Initially discovered in March 2023, Akira is a newer entrant to the ransomware landscape. Akira ransomware claims to have attacked 45 organizations in the short time it’s been in operation, and the majority of the target companies reside in the U.S. Victims range from a small child care center to large financial organizations.

Tell me about Akira ransomware’s attack on VMware ESXi servers

Akira’s operation, which has primarily targeted Windows systems across a range of sectors, now includes a project named ‘Esxi_Build_Esxi6’ specifically designed to attack VMware ESXi servers.

The Linux version of Akira employs command line arguments that allow threat actors to customize their attacks, including designating the percentage of data encrypted on each file.
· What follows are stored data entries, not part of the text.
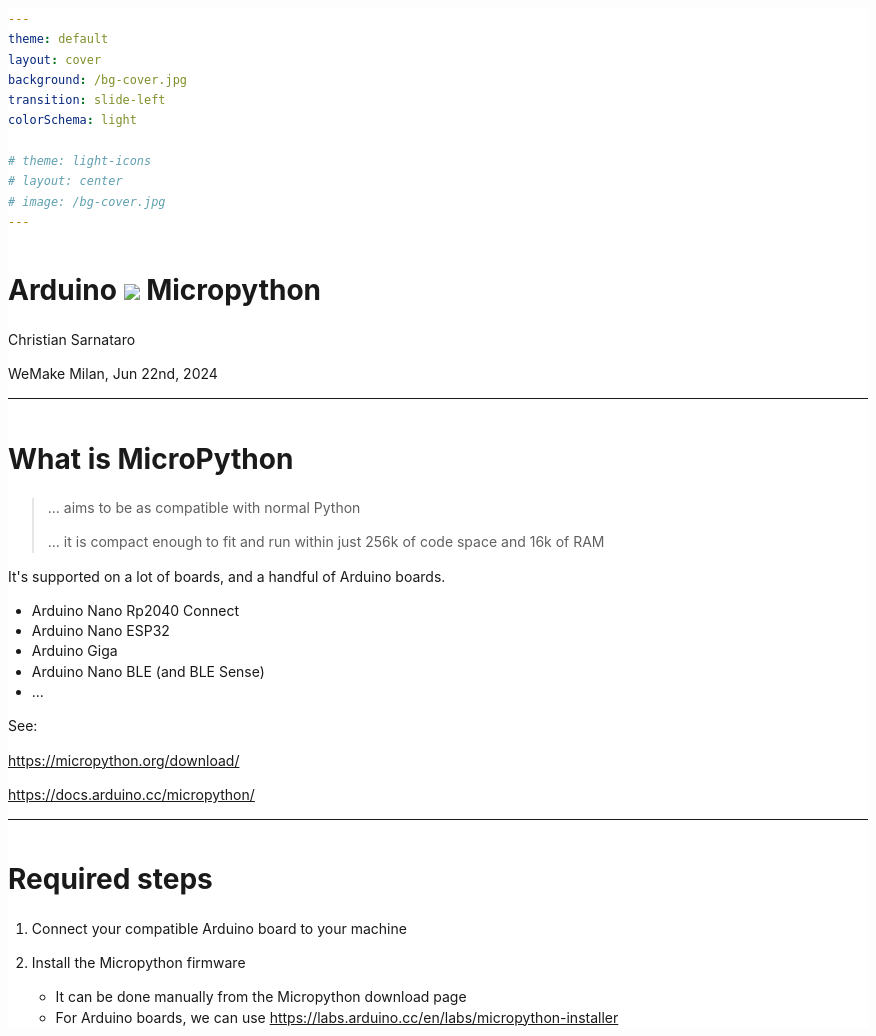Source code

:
 ```yaml
---
theme: default
layout: cover
background: /bg-cover.jpg
transition: slide-left
colorSchema: light

# theme: light-icons
# layout: center
# image: /bg-cover.jpg
---
```


# Arduino <img src="/arduino-friend.png" class="ml-24 my-4 h-16 rounded" > Micropython

Christian Sarnataro

WeMake Milan, Jun 22nd, 2024

---

# What is MicroPython

> ... aims to be as compatible with normal Python
> 
> ... it is compact enough to fit and run within just 256k of code space and 16k of RAM

It's supported on a lot of boards, and a handful of Arduino boards.

- Arduino Nano Rp2040 Connect
- Arduino Nano ESP32
- Arduino Giga
- Arduino Nano BLE (and BLE Sense)
- ...


See: 

https://micropython.org/download/

https://docs.arduino.cc/micropython/

---

# Required steps

1. Connect your compatible Arduino board to your machine

2. Install the Micropython firmware
    - It can be done manually from the Micropython download page
    - For Arduino boards, we can use https://labs.arduino.cc/en/labs/micropython-installer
Interestingly, this version of Akira seems to have been ported from the Windows version, given its propensity to skip folders and files typically associated with Windows.

Once activated, the Akira ransomware encrypts a broad range of file extensions, renames files with the .akira extension, and leaves a ransom note named akira_readme.txt in each folder on the encrypted device.

What is Nuspire doing to address the emergence of Akira ransomware?

Nuspire actively threat hunts for indications of compromise within managed client environments.

How should I protect myself from Akira ransomware?

The Akira ransomware is a significant and growing threat to organizations around the world. As such, it is recommended that companies:

1. Regularly update and patch all systems and software, including VMware ESXi servers, to address any known vulnerabilities.
2. Continuously back up critical data and ensure that backup files are stored in a separate, secure location or on cloud storage with versioning enabled.
3. Educate employees on the signs of phishing attacks and other common ransomware delivery methods to avoid unintentional activation of these threats.
4. Employ robust cybersecurity solutions, including proactive threat hunting and endpoint protection, to identify and neutralize threats early.

This situation underscores the importance of adopting comprehensive cybersecurity measures to protect against evolving and sophisticated threats like Akira ransomware.